Work is expected to continue throughout the year by United Consulting and Certified Engineering, according to INDOT spokesman Will Wingfield.
"Surveying crews will be locating features such as buildings, trees, fences, driveways, utilities and property corners along the proposed corridor of the project. Property owners will be notified, and this work will take place in accordance with Indiana code," Winfield said.
The INDOT spokesman said this work is just another the preliminary phase of the I-69 project.
"There is a lot of ground to cover. It is all of Section 3 between Washington and just north of Crane," he said. "We're mapping out all of the physical features of the area and the benefit of that is it allows us to design a road where we don't have to cut a lot of hills off and also impact as few of homes and businesses as possible.
"It's a way for us to design a road that not only fits the criteria that we are looking for, but for an interstate highway. Also, to have as little impact on the surrounding area as we can."
Wingfield said it's too early to determine a ground-breaking date for this section of the highway.
"A lot of that will depend on what we find in the environmental impact study and also completing the right of ways acquisition," he told the Greene County Daily World in a telephone interview on Friday. "So, we are still pretty early in the process right now, but we are moving quickly."
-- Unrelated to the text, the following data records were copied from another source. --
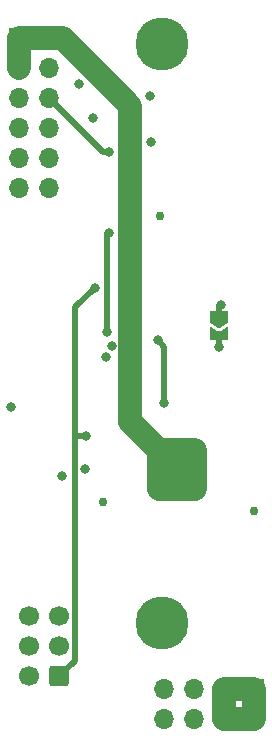
<source format=gbr>
%TF.GenerationSoftware,KiCad,Pcbnew,8.0.6*%
%TF.CreationDate,2025-02-12T14:43:40-05:00*%
%TF.ProjectId,PwrModule,5077724d-6f64-4756-9c65-2e6b69636164,rev?*%
%TF.SameCoordinates,Original*%
%TF.FileFunction,Copper,L1,Top*%
%TF.FilePolarity,Positive*%
%FSLAX46Y46*%
G04 Gerber Fmt 4.6, Leading zero omitted, Abs format (unit mm)*
G04 Created by KiCad (PCBNEW 8.0.6) date 2025-02-12 14:43:40*
%MOMM*%
%LPD*%
G01*
G04 APERTURE LIST*
G04 Aperture macros list*
%AMRoundRect*
0 Rectangle with rounded corners*
0 $1 Rounding radius*
0 $2 $3 $4 $5 $6 $7 $8 $9 X,Y pos of 4 corners*
0 Add a 4 corners polygon primitive as box body*
4,1,4,$2,$3,$4,$5,$6,$7,$8,$9,$2,$3,0*
0 Add four circle primitives for the rounded corners*
1,1,$1+$1,$2,$3*
1,1,$1+$1,$4,$5*
1,1,$1+$1,$6,$7*
1,1,$1+$1,$8,$9*
0 Add four rect primitives between the rounded corners*
20,1,$1+$1,$2,$3,$4,$5,0*
20,1,$1+$1,$4,$5,$6,$7,0*
20,1,$1+$1,$6,$7,$8,$9,0*
20,1,$1+$1,$8,$9,$2,$3,0*%
%AMFreePoly0*
4,1,6,1.000000,0.000000,0.500000,-0.750000,-0.500000,-0.750000,-0.500000,0.750000,0.500000,0.750000,1.000000,0.000000,1.000000,0.000000,$1*%
%AMFreePoly1*
4,1,6,0.500000,-0.750000,-0.650000,-0.750000,-0.150000,0.000000,-0.650000,0.750000,0.500000,0.750000,0.500000,-0.750000,0.500000,-0.750000,$1*%
G04 Aperture macros list end*
%TA.AperFunction,ComponentPad*%
%ADD10R,1.700000X1.700000*%
%TD*%
%TA.AperFunction,ComponentPad*%
%ADD11O,1.700000X1.700000*%
%TD*%
%TA.AperFunction,SMDPad,CuDef*%
%ADD12C,0.750000*%
%TD*%
%TA.AperFunction,ComponentPad*%
%ADD13C,4.500000*%
%TD*%
%TA.AperFunction,ComponentPad*%
%ADD14RoundRect,0.250000X0.600000X0.600000X-0.600000X0.600000X-0.600000X-0.600000X0.600000X-0.600000X0*%
%TD*%
%TA.AperFunction,ComponentPad*%
%ADD15C,1.700000*%
%TD*%
%TA.AperFunction,SMDPad,CuDef*%
%ADD16FreePoly0,270.000000*%
%TD*%
%TA.AperFunction,SMDPad,CuDef*%
%ADD17FreePoly1,270.000000*%
%TD*%
%TA.AperFunction,ViaPad*%
%ADD18C,0.800000*%
%TD*%
%TA.AperFunction,Conductor*%
%ADD19C,0.500000*%
%TD*%
%TA.AperFunction,Conductor*%
%ADD20C,2.000000*%
%TD*%
G04 APERTURE END LIST*
D10*
%TO.P,J14,1,Pin_1*%
%TO.N,VCC*%
X124000000Y-98100000D03*
D11*
%TO.P,J14,2,Pin_2*%
X124000000Y-100640000D03*
%TO.P,J14,3,Pin_3*%
X121460000Y-98100000D03*
%TO.P,J14,4,Pin_4*%
X121460000Y-100640000D03*
%TO.P,J14,5,Pin_5*%
%TO.N,GND*%
X118920000Y-98100000D03*
%TO.P,J14,6,Pin_6*%
X118920000Y-100640000D03*
%TO.P,J14,7,Pin_7*%
X116380000Y-98100000D03*
%TO.P,J14,8,Pin_8*%
X116380000Y-100640000D03*
%TD*%
D12*
%TO.P,FID2,*%
%TO.N,*%
X124000000Y-83000000D03*
%TD*%
D10*
%TO.P,J11,1,Pin_1*%
%TO.N,+5V*%
X104050000Y-42975000D03*
D11*
%TO.P,J11,2,Pin_2*%
X106590000Y-42975000D03*
%TO.P,J11,3,Pin_3*%
X104050000Y-45515000D03*
%TO.P,J11,4,Pin_4*%
%TO.N,UPDI*%
X106590000Y-45515000D03*
%TO.P,J11,5,Pin_5*%
%TO.N,Net-(J11-Pin_5)*%
X104050000Y-48055000D03*
%TO.P,J11,6,Pin_6*%
%TO.N,Net-(J11-Pin_6)*%
X106590000Y-48055000D03*
%TO.P,J11,7,Pin_7*%
%TO.N,Red*%
X104050000Y-50595000D03*
%TO.P,J11,8,Pin_8*%
%TO.N,Green*%
X106590000Y-50595000D03*
%TO.P,J11,9,Pin_9*%
%TO.N,Net-(J11-Pin_9)*%
X104050000Y-53135000D03*
%TO.P,J11,10,Pin_10*%
%TO.N,GND*%
X106590000Y-53135000D03*
%TO.P,J11,11,Pin_11*%
X104050000Y-55675000D03*
%TO.P,J11,12,Pin_12*%
X106590000Y-55675000D03*
%TD*%
D13*
%TO.P,H5,1*%
%TO.N,N/C*%
X116200000Y-92480000D03*
%TD*%
D14*
%TO.P,J1,1,Pin_1*%
%TO.N,VCC_*%
X107500000Y-97000000D03*
D15*
%TO.P,J1,2,Pin_2*%
%TO.N,Red*%
X104960000Y-97000000D03*
%TO.P,J1,3,Pin_3*%
%TO.N,Green*%
X107500000Y-94460000D03*
%TO.P,J1,4,Pin_4*%
%TO.N,Blue*%
X104960000Y-94460000D03*
%TO.P,J1,5,Pin_5*%
%TO.N,Signal*%
X107500000Y-91920000D03*
%TO.P,J1,6,Pin_6*%
%TO.N,GND*%
X104960000Y-91920000D03*
%TD*%
D16*
%TO.P,JP1,1,A*%
%TO.N,Net-(JP1-A)*%
X121000000Y-66550000D03*
D17*
%TO.P,JP1,2,B*%
%TO.N,GND*%
X121000000Y-68000000D03*
%TD*%
D12*
%TO.P,FID6,*%
%TO.N,*%
X111200000Y-82200000D03*
%TD*%
D13*
%TO.P,H1,1*%
%TO.N,N/C*%
X116200000Y-43480000D03*
%TD*%
D12*
%TO.P,FID4,*%
%TO.N,*%
X116000000Y-58000000D03*
%TD*%
D18*
%TO.N,GND*%
X121000000Y-69100000D03*
X115290000Y-51740000D03*
X109170000Y-46870000D03*
X115180000Y-47860000D03*
X107750000Y-80000000D03*
%TO.N,Pwr_off*%
X110330000Y-49740000D03*
X111920000Y-69027171D03*
%TO.N,Pwr_mon*%
X111570000Y-67850000D03*
X111720000Y-59450000D03*
%TO.N,Signal*%
X109650000Y-79450000D03*
X103425000Y-74230001D03*
%TO.N,+5V*%
X115905000Y-81165000D03*
X115905000Y-77815000D03*
X117430000Y-79490000D03*
X118955000Y-81165000D03*
X118955000Y-77815000D03*
%TO.N,Net-(JP1-A)*%
X116400000Y-73850000D03*
X121170000Y-65590000D03*
X115810000Y-68540000D03*
%TO.N,UPDI*%
X111490000Y-69930000D03*
%TO.N,VCC_*%
X110490000Y-64080000D03*
X109740000Y-76650000D03*
%TO.N,Net-(J11-Pin_6)*%
X111680000Y-52630000D03*
%TD*%
D19*
%TO.N,GND*%
X121000000Y-69100000D02*
X121000000Y-68004903D01*
%TO.N,Pwr_mon*%
X111570000Y-67850000D02*
X111570000Y-59600000D01*
X111570000Y-59600000D02*
X111720000Y-59450000D01*
D20*
%TO.N,VCC*%
X121460000Y-98100000D02*
X124000000Y-98100000D01*
X121460000Y-98100000D02*
X121460000Y-100640000D01*
X124000000Y-98100000D02*
X124000000Y-100640000D01*
X121460000Y-100640000D02*
X124000000Y-100640000D01*
%TO.N,+5V*%
X113520000Y-48702919D02*
X113520000Y-75430000D01*
X118955000Y-77965000D02*
X117430000Y-79490000D01*
X104050000Y-42975000D02*
X106590000Y-42975000D01*
X113520000Y-75430000D02*
X115905000Y-77815000D01*
X118955000Y-77815000D02*
X118955000Y-77965000D01*
X106590000Y-42975000D02*
X107792081Y-42975000D01*
X115905000Y-81165000D02*
X118955000Y-81165000D01*
X107792081Y-42975000D02*
X113520000Y-48702919D01*
X115905000Y-77815000D02*
X118955000Y-77815000D01*
X118955000Y-81165000D02*
X118955000Y-77815000D01*
X115905000Y-77815000D02*
X115905000Y-81165000D01*
X104050000Y-45515000D02*
X104050000Y-42975000D01*
D19*
%TO.N,Net-(JP1-A)*%
X121000000Y-65760000D02*
X121170000Y-65590000D01*
X116400000Y-69130000D02*
X115810000Y-68540000D01*
X116400000Y-73850000D02*
X116400000Y-69130000D01*
X121000000Y-66550000D02*
X121000000Y-65760000D01*
%TO.N,VCC_*%
X107500000Y-97000000D02*
X108800000Y-95700000D01*
X108800000Y-76670000D02*
X108800000Y-65770000D01*
X108820000Y-76650000D02*
X108800000Y-76670000D01*
X108800000Y-95700000D02*
X108800000Y-76670000D01*
X108800000Y-65770000D02*
X110490000Y-64080000D01*
X109740000Y-76650000D02*
X108820000Y-76650000D01*
%TO.N,Net-(J11-Pin_6)*%
X111680000Y-52630000D02*
X111165000Y-52630000D01*
X111165000Y-52630000D02*
X106590000Y-48055000D01*
%TD*%
M02*

</source>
Wingfield said the actual right of way acquisition has not yet begun.
After the survey is done, then engineers will begin the task of actually designing the road, he said.
"When the design plans are about 30 percent complete, then we can begin purchasing right of way because then we'll have a real idea of where the road will be. We don't know that for certain. We have kind of identified the corridor, but we don't know it if fine or great detail," he explained.
This project is part of Gov. Mitch Daniels' Major Moves highway construction program.
In March 2006, the Indiana General Assembly passed landmark funding legislation to significantly upgrade the state's highways.
In southern Indiana, paralleling existing routes, Interstate 69 will follow Indiana 57 from Interstate 64 north to Washington, then turn northeast via a new terrain route to meet Indiana 37 south of Bloomington. After passing through Bloomington, Interstate 69 will follow Indiana 37 north to the Interstate 465 beltway.
I-69 today connects Indianapolis with the Canadian border at Port Huron, Mich./Sarnia, Ontario.
While it only passes through two states now, it is an important link between the lower Midwest and the most populous provinces of Canada.
The proposed I-69 extension will connect three different border crossings in Texas (Laredo, McAllen, and Brownsville) to I-465 in Indianapolis; from there, traffic will continue over the existing I-69 and other freeways (such as U.S. 127 (possible future I-73) and U.S. 24) to border crossings in Detroit, Port Huron or Sault Ste. Marie, Mich.
Approximately 1,600 miles of freeway will be added to existing I-69 when it is complete.